It’s with heavy hearts that we report that Allen Toussaint, the producer, pianist, songwriter, and all around legend of New Orleans R&B, passed away on Monday. Toussaint had just finished performing in a concert in Madrid. He was 77. The New York Times reports that Toussaint’s daughter confirmed his death via email, and stated that he collapsed in his hotel room after suffering a heart attack.
Born in 1938, Toussaint taught himself piano as a kid and released his first album at the age of 20 under the name Tousan. He later became the house producer, arranger, and chief songwriter at Minit Records, and his career moved forth from there. Toussaint co-founded Sea-Saint Studios in 1972 alongside Marshall Sehorn, where Paul McCartney and Paul Simon famously recorded, and those are just two of a long list of renowned musicians that Toussaint worked with. He penned Patti Labelle’s hit “Lady Marmalade,” and some of his most well-known songs have been covered time and again, including “Working In The Coal Mine,” “Sneakin’ Sally Through The Alley,” “Get Out Of My Life, Woman,” and “Mother-In-Law.” One of his most well-known, “Fortune Teller,” was included on the Rolling Stones’ first live album Got Live if You Want It!.

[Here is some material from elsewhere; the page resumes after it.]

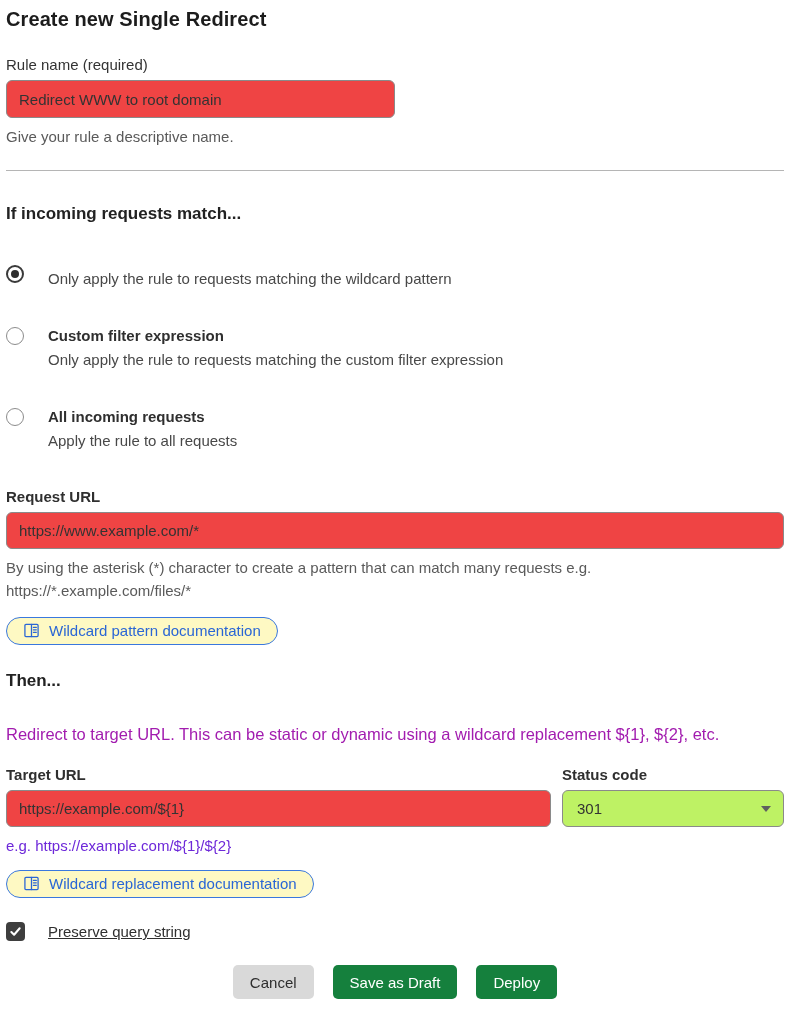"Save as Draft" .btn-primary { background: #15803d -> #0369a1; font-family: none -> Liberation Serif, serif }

RIP Allen Toussaint https://t.co/KgwlCKCpWx
— The Rolling Stones (@RollingStones) November 10, 2015
Toussaint was inducted into the Rock And Roll Hall Of Fame in 1998, and a life-sized statue of Toussaint stands on Bourbon Street alongside other greats of New Orleans’ music community. When Hurricane Katrina wrecked his home and studio seven years later, a displaced Touissant moved to New York. He would later return to New Orleans, but that tragic turn of events wrought The River In Reverse, a full-length album and ode to Toussaint’s hometown written alongside Elvis Costello. That release took Costello and Toussaint on a national tour and earned them a Grammy nomination for Best Pop Vocal Album. Toussaint was awarded a National Medal of The Arts for his contributions to the city in the years post-Katrina. At the ceremony, President Obama said the following about Toussaint’s legacy:
After his hometown was battered by Katrina and Allen was forced to evacuate, he did something even more important for his city — he went back… And since then, Allen has devoted his musical talent to lifting up and building up a city. And today, he’s taking the stage all over the world, with all kinds of incredible talent, doing everything he can to revive the legendary soul of the Big Easy.
Toussaint was slated to perform alongside Paul Simon at a benefit concert for New Orleans Artists Against Hunger And Homelessness on 12/8. He will be missed on that night and many nights to come.